The world’s major powers will have less influence over the new Middle East than regional actors such as Turkey, Iran, and Qatar. The Western model of democracy may be in store for its own overhaul. In Europe, the debt crisis caused the collapse or electoral defeat of governments in Greece, Italy, and Spain. Germany, the euro zone’s richest and most powerful member, insisted that its more profligate neighbors swallow the medicine of austerity as a condition of Berlin’s assistance. To German eyes, that’s only fair. But the people of Southern Europe blanch at a prescription that augurs years of hard times, imposed by a foreign power and administered not by elected officials but by the technocrats who have replaced them. Whether or not the euro survives in its current form, Europe’s citizens may soon run out of patience with leaders who deliver more pain than hope.

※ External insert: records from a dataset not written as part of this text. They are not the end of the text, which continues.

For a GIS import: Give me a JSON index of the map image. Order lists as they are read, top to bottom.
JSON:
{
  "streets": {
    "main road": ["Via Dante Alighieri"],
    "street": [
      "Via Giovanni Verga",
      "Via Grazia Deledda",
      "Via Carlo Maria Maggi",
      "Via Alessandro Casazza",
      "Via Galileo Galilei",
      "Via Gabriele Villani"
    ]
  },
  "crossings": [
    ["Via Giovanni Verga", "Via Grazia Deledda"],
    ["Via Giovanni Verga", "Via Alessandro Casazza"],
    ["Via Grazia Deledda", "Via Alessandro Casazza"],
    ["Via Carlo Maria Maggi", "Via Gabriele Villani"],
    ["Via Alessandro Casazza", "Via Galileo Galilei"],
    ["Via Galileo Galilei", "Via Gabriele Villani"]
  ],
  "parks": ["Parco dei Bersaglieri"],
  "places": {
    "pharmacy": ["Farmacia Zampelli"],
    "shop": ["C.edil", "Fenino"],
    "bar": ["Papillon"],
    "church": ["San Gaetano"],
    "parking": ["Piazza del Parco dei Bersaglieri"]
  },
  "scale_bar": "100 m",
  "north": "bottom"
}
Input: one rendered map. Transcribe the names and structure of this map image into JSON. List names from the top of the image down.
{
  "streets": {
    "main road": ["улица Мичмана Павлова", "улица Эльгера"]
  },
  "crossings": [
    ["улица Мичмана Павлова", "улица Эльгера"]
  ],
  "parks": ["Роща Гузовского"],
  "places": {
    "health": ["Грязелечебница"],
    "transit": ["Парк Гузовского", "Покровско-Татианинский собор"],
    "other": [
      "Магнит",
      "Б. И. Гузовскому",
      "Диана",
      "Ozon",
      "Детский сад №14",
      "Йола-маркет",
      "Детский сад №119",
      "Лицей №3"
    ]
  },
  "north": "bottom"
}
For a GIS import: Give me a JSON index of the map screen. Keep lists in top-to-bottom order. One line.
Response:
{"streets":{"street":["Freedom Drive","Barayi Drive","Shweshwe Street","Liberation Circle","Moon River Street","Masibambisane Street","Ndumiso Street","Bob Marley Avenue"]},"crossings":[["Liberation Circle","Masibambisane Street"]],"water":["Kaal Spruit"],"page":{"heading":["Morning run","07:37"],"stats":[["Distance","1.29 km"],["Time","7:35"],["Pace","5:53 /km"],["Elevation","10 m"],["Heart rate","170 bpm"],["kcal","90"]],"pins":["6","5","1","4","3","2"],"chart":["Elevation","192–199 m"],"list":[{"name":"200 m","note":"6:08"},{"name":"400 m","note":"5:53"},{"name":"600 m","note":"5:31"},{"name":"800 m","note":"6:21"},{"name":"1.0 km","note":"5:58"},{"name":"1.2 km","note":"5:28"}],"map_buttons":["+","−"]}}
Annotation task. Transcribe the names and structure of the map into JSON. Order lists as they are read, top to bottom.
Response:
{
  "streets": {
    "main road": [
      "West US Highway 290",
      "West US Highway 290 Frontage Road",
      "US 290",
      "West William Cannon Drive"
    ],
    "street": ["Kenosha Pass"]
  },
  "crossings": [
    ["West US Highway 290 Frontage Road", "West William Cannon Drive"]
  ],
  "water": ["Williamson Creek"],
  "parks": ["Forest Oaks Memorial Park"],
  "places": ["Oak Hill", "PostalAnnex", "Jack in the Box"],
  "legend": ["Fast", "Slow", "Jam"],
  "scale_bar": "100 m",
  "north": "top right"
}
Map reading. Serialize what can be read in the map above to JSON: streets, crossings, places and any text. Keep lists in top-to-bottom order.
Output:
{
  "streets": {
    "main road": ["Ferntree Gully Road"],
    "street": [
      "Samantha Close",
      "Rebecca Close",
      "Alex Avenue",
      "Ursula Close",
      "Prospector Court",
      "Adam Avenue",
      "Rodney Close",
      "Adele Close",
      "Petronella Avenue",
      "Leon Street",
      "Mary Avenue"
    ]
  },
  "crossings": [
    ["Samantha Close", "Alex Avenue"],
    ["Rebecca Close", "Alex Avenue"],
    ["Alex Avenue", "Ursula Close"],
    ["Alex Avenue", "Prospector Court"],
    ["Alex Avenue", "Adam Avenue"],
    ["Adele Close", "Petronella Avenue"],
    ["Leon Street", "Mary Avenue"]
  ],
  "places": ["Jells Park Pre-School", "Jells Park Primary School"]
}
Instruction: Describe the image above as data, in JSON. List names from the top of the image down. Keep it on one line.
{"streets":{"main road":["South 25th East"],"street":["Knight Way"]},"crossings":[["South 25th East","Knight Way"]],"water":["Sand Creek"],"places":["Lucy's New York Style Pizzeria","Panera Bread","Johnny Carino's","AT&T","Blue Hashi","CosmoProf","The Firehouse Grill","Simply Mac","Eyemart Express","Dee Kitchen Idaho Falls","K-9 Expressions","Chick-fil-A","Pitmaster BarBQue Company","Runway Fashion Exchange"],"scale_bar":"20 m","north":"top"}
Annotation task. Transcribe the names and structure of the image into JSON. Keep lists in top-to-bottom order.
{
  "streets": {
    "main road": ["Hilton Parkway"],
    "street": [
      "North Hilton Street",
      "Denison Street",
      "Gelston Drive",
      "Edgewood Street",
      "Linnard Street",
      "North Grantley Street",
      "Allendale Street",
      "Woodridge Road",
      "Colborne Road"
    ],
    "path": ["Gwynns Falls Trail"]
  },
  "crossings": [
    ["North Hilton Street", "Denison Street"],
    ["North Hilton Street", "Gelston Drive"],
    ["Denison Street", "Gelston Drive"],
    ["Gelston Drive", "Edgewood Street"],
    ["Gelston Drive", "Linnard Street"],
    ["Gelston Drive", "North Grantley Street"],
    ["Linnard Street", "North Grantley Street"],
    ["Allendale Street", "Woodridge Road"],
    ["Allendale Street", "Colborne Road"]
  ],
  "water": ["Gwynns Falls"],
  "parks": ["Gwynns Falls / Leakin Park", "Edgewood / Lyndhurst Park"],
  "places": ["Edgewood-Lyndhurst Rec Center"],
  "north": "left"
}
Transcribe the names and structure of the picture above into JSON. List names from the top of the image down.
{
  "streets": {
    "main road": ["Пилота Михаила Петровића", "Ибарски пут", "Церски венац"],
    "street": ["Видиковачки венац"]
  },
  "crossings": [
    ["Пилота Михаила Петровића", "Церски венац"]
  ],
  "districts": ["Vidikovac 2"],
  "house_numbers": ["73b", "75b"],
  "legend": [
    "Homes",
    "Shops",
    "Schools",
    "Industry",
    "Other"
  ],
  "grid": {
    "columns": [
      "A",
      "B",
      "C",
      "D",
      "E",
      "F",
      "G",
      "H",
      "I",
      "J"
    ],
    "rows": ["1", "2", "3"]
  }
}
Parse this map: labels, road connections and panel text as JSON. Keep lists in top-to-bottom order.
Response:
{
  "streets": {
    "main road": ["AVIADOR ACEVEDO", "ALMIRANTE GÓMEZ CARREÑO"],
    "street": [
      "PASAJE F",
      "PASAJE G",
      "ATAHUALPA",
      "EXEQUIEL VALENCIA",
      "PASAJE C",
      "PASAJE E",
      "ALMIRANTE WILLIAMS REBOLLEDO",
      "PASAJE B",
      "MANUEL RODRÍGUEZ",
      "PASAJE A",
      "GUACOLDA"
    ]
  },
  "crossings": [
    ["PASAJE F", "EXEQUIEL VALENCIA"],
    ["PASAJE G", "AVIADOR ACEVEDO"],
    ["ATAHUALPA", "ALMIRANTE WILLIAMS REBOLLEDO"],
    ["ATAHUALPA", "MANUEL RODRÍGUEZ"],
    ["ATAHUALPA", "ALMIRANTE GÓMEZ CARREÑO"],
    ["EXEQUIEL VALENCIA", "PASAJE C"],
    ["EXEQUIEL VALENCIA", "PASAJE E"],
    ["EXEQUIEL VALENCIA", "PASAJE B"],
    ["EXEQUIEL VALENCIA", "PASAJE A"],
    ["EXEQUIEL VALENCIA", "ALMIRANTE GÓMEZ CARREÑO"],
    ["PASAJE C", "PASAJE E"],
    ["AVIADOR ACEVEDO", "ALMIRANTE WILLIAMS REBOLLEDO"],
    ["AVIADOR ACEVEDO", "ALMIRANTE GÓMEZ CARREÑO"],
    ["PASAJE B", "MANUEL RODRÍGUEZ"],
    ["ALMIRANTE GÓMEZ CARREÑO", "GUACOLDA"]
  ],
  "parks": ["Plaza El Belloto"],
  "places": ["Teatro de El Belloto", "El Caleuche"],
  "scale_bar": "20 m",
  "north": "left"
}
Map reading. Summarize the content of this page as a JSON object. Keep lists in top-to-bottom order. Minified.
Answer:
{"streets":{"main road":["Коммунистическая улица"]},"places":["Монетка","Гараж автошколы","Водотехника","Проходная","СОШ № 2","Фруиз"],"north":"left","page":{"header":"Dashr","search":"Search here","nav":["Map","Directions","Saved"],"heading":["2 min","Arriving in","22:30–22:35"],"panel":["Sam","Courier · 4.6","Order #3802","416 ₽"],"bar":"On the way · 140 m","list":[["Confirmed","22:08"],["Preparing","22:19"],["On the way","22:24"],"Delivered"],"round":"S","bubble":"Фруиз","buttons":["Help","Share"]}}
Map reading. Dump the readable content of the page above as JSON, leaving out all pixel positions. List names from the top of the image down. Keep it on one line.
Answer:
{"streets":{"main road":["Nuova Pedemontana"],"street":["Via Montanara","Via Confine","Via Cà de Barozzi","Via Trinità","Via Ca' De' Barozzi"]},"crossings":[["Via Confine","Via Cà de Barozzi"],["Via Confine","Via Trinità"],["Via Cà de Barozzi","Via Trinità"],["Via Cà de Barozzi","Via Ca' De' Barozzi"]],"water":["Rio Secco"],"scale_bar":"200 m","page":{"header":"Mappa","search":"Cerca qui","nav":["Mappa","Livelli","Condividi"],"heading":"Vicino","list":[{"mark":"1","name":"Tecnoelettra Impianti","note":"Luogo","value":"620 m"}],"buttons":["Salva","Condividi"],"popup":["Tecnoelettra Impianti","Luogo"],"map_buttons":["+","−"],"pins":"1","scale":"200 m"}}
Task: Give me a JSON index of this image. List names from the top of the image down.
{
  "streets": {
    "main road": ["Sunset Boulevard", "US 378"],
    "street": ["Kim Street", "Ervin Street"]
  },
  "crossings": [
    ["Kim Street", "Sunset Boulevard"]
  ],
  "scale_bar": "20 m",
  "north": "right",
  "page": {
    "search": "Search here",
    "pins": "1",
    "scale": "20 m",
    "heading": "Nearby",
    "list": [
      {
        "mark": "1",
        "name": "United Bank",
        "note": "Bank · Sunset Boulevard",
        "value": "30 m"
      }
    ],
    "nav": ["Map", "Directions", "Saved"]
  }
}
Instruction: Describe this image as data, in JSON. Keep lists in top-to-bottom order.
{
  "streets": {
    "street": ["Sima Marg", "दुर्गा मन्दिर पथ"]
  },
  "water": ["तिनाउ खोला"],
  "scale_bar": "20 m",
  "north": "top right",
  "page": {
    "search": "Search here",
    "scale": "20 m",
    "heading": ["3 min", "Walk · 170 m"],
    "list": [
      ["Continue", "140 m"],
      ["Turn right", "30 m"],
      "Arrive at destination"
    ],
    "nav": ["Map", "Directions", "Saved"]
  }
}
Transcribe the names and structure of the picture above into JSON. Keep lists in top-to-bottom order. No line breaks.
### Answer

In the U.S., the Occupy Wall Street movement started a national conversation about the concentration of wealth: According to a December Pew Research Center poll, some 77 percent of Americans, including 53 percent of Republicans, say there is “too much power in the hands of a few rich people and large corporations.” The One Percent retorted that its share of total income had fallen from 23 percent to 17 percent since the start of the recession, and found at least some politicians willing to come to its defense. “Americans, and Occupy Wall Street in particular, need to wake up,” Michele Bachmann said in Iowa on Nov. 3, “and stop blaming job creators for the failures created by selfish politicians.”
Maybe the blame lies with both. In 2011 three corporate blowups—the News Corp. phone hacking scandal in Britain, the collapse of MF Global in the U.S., and the exposure of accounting fraud at Olympus in Japan—laid bare the rot that persists at the highest levels of public companies. (And those are just the ones we know about.) The inability of governments to effectively supervise the machine of global finance increased the likelihood that a 2008-style meltdown could happen again.
Russia, China, and France will choose new leaders in 2012, though it’s a measure of the U.S.’s pre-eminence that its Presidential campaign will overshadow all. The conventional wisdom is that little of substance gets done in an election year, as the two parties each chart narrow paths to victory. But politicians would be wise not to stall until Nov. 6, 2012. Because if the past year has taught us anything, it’s that anger doesn’t care about kingdoms or calendars.